D’abord, chaque être humain possède une constitution différente et tout le monde ne réagit pas pareillement. Pour la plupart, il y a un choc d’abord, une tristesse immense ensuite, des larmes peut-être. Ensuite, encore du chagrin, une colère aussi. Et quoi encore ? Encore des pleurs possiblement, une indignation indescriptible, davantage de rage face à son impuissance, car on arrive à faire rien d’autre que dire la même chose. Voir ces images encore et encore, des fois les mêmes en boucle, n’est pas nécessairement pour tout individu la meilleure façon d’exprimer sa peine. Il y a parmi nous des gens psychiquement fragiles, trop souvent sans qu’ils en sont conscients eux-mêmes. Quelle est l’utilité recherchée en regardant certaines images de façon répétée ? La foi augmente-t-elle avec la quantité de fois que nous visionnons ces massacres ? Les regarder ne les arrête pas en soi.
Soi-même
On devient soi-même un corps sans tête si on ne fait uniquement rien d’autre que scruter ces images indescriptibles jours et nuits. On est affligé, on ressent une frustration, on est pris d’un dégout même. Si nous ne faisons pas attention, le désespoir est inévitable. Peut-il en être autrement ? Certains peuvent se laisser gagner par une haine. C’est si facile dans ces cas. Le corps vit toutes ces émotions et la tête devient vide, car trop pleine des mêmes atroces images. À quoi sert-il de penser quand chaque image nous renvoie à notre incapacité de faire quoi que ce soit ?

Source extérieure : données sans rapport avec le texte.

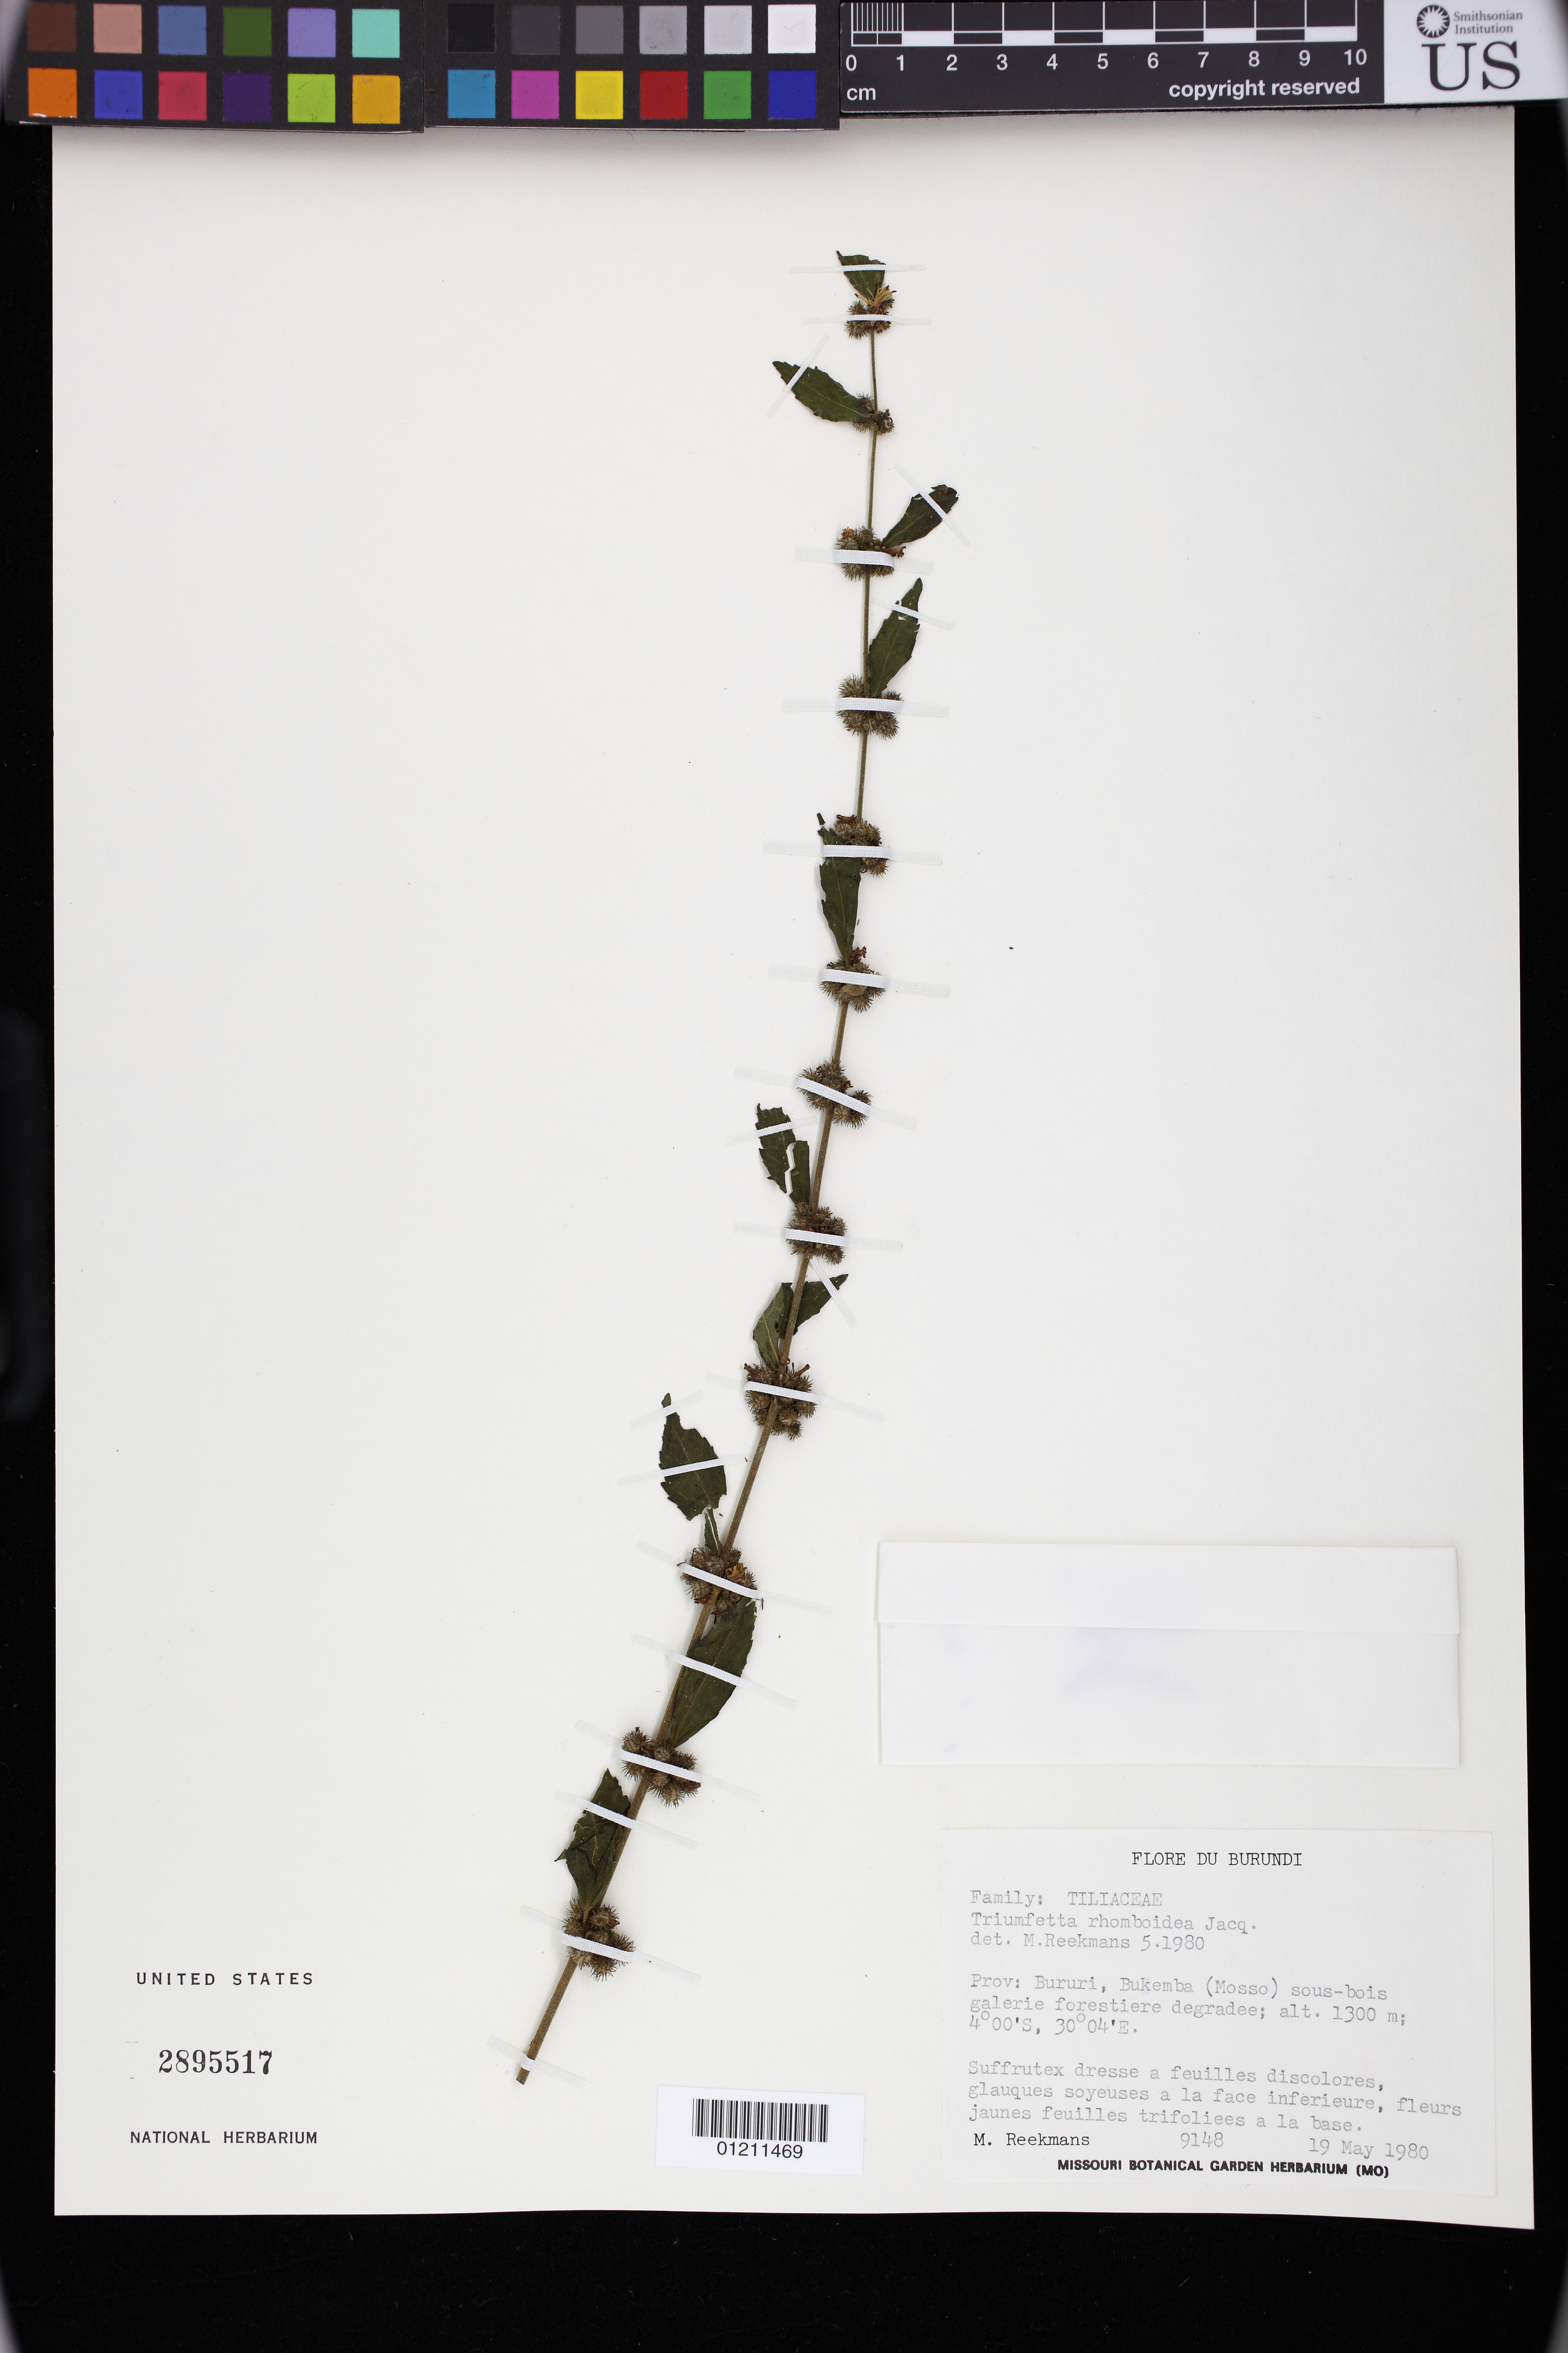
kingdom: Plantae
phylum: Tracheophyta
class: Magnoliopsida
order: Malvales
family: Malvaceae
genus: Triumfetta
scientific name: Triumfetta rhomboidea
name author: Jacq.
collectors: M. Reekmans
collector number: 9148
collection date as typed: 19 May 1980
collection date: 1980-05-19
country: Burundi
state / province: Bururi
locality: Prov: Bururi, Bukemba (Mosso) sous-bois galerie forestiere degradee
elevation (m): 1300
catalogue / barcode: US 2895517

Il faut se soucier du sort des Palestiniens, mais cela ne se mesure pas au nombre d’heures qu’on passe sur son portable ou devant la télévision à fixer les images de leur souffrance. À un moment donné, une saturation est atteinte et si on ne fait pas attention on peut se perdre soi-même en perdant sa tête. Chacun doit connaître soi-même ses propres limites. C’est improbable que ces images deviennent une banalité, mais une indifférence n’est pas à écarter chez certains. Si nous voulons aider les Palestiniens, il faudra se ressaisir. Il faudra agir, mais comment le faire si on n’a plus tout son esprit. Pour regagner toute sa tête, il n’y a rien comme se servir de son cœur pour établir la conscience intime de Celui qui est Le Créateur. Il y a beaucoup qui diront qu’il faut des actes, des stratégies, des démarches concrètes…mais que peut-on faire si on n’a rien dans la tête ? Et qu’est-ce celle-ci sans la lumière de la foi en Celui qui l’a créée ?
La communauté
Notre communauté est en cet instant un corps bien vivant face au massacre des Palestiniens. Comme l’affirme la tradition prophétique, nous voyons les musulmans à travers leur bonté, leur affection et leur attachement mutuels constitués comme un seul corps. Quand l’un des membres corporels souffre, la fièvre et l’insomnie font souffrir tout le corps. Nous subissons une désolation lorsque nous témoignons le massacre des Palestiniens, même si rien n’est comparable ici à ce qu’ils vivent là-bas. Ils vivent la mort chaque moment. Et pour comprendre cela, il ne faut pas obligatoirement être musulman : il suffit d’être humain. Comme nous devons souffrir aussi lorsque n’importe quel innocent est tué, qu’il soit Palestinien ou non, musulman ou non, proche ou non. Nous appartenons à la même communauté, des frères et sœurs en humanité.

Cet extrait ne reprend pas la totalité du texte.